Non c'era dubbio alcuno sull'acquisto: Battiato si compra, in originale, da sempre. Da quel lontanissimo 1981 quando comprai la prima sua musicassetta.
Secondo dato che si nota con curiosità (dopo la gelida e bellissima copertina) è la durata del disco: 33:33, per 9 brani. Qualcosa vuol dire di sicuro, visto che stiamo parlando di Franco Battiato, ma neanch'io, a dire il vero, saprei azzardare ipotesi certe. Sicuramente il numero 3 nelle tradizioni religiose ha moltissimi significati. Sarebbe bello chiederglielo... ed essere sicuri della risposta.
Le canzoni poi volano via, al primo ascolto apparentemente ostiche, difficilissime, alcune quasi indigeribili. Difficile poter dire a cuor leggero che si tratta di un'opera che colpisce da subito. Ma, incredibilmente, neppure è un opera che si "mette là", sullo scaffale, a riposare inutilmente insieme ad altri errori d'acquisto passati.
Anzi: cresce dentro la voglia di riascoltarla, come succedeva una volta, e come non succedeva da un bel po'.
E, riascoltandola, ci si trovano cose molto interessanti. Sempre crescenti e sempre più spiazzanti, fino a farne, per farla breve, un disco grandissimo. Eccezionale. Un capolavoro di genere paragonabile, a mio avviso, all'epopea dei "bianconi" pannellianbattistiani.
Mi spiego: il capolavoro di questo disco sta nel "non essere", la bellezza delle sue canzoni sta nell'essere delle "non canzoni". Battiato qui fa splendidamente il verso a se stesso, riscrive canzoni già scritte, torna su temi già affrontati mille volte... insomma... fa Battiato. Ma lo fa né in maniera (auto)trash, né kemp. Fa semplicemente la versione austerissima, malinconicissima e, in una parola, tristissima di quel che ha già fatto. Questo disco è gelido disincanto. Perfetta e pura solitudine.
Inutile (d'altra parte non lo faccio mai...) lanciarsi nella disamina dei singoli brani. Perché nulla c'è da spiegare. C'è, come diceva il miglior Dalla, da "sedersi ed ascoltare". Ascoltare questo gruppo acido e freddissimo che suona insieme a lui (ogni volta che Battiato si rimette alle chitarre ne escono dischi bellissimi, secondo me), ascoltare questa voce che pare venga da una lontanissima, e freddissima, cripta.
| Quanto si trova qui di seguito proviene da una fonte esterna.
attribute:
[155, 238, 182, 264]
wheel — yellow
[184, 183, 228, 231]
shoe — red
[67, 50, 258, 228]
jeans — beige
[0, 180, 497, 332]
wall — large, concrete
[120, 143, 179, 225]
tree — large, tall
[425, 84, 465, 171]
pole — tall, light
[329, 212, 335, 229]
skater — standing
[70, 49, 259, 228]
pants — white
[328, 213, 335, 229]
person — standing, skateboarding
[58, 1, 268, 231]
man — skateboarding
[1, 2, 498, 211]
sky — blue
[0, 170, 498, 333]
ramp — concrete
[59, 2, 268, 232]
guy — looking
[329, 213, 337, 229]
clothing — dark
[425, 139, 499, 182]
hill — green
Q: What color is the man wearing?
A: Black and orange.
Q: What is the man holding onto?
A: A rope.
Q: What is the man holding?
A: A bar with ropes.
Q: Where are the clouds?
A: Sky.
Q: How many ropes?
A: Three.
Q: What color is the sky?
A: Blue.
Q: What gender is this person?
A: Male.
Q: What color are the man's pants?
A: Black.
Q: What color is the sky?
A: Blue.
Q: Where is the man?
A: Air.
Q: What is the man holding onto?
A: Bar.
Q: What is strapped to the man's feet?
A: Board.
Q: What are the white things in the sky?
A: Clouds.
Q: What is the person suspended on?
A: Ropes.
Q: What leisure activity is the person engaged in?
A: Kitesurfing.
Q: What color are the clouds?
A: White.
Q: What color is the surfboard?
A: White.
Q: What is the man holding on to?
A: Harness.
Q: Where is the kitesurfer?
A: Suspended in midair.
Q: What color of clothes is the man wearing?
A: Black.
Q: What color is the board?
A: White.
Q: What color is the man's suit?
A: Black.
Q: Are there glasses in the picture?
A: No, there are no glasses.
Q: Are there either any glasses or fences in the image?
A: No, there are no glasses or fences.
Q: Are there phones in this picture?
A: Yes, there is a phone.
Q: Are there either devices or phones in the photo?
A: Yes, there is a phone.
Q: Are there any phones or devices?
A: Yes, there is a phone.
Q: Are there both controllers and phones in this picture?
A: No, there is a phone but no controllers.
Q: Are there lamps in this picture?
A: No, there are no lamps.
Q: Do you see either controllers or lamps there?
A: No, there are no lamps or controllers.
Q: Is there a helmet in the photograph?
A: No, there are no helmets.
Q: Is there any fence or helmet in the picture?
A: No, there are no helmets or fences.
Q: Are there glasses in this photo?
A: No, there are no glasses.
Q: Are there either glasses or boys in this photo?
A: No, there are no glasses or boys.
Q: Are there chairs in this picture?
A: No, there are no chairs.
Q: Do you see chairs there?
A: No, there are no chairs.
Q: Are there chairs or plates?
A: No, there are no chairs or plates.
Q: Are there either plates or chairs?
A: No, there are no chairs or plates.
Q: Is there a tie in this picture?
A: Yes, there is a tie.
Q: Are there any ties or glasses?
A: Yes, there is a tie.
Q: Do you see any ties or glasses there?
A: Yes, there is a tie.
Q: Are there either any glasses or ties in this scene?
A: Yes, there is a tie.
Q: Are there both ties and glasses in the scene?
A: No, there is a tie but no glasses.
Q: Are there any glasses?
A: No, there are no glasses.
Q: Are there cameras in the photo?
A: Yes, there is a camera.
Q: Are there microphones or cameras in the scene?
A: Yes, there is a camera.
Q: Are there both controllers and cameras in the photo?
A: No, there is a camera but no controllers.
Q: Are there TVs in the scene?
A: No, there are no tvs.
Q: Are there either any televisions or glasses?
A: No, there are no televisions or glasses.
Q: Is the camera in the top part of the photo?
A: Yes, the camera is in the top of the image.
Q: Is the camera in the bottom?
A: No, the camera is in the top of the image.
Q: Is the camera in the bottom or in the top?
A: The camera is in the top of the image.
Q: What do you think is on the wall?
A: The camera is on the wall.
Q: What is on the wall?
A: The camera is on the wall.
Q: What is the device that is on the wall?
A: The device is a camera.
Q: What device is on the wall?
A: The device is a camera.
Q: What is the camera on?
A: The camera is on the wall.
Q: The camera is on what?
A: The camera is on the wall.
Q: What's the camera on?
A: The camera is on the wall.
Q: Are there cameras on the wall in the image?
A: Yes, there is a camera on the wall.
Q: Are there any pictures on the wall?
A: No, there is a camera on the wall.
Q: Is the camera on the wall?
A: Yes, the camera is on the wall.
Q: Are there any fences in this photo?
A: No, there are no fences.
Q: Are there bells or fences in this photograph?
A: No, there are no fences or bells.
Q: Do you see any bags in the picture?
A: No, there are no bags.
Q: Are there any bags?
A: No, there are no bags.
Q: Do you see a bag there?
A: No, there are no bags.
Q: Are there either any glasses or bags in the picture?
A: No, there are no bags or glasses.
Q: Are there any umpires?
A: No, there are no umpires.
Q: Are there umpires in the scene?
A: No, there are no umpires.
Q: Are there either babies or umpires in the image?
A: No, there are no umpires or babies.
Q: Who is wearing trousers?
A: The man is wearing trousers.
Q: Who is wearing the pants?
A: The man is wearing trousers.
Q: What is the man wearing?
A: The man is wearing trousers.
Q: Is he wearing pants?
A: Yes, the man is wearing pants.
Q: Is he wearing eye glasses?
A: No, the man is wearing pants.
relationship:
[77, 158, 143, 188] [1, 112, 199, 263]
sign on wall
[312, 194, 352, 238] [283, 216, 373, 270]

Ascoltare quest'opera che chiude il terzo (per altri quarto) periodo della carriera di Franco Battiato, e pare chiuderla definitivamente. Pare difficilissimo, davvero, pensare a quel che potrebbe fare dopo. Ideale sarebbe (non volendo "strinare" nessuno, per carità...) un sano ritiro.
Nella canzonetta colta ha detto moltissimo, nella canzone d'autore pura ha detto non solo molto, ma in maniera assolutamente unica ed inedita. Ora siamo all'autocelebrazione disincantata, all'autoesaltazione mesta. Alla definitiva costruzione e decostruzione della propria leggenda.
Questo disco è un capolavoro. Non il canto del cigno della canzone d'autore italiana (per me "Don Giovanni" di Battisti/Panella del 1986) né il colpo di coda definitivo (sempre per me "Anime Salve" di De André, 1996), bensì lo zombie geniale che esce dalla fossa, d'improvviso, ti terrorizza e spiazza, e poi subito sparisce.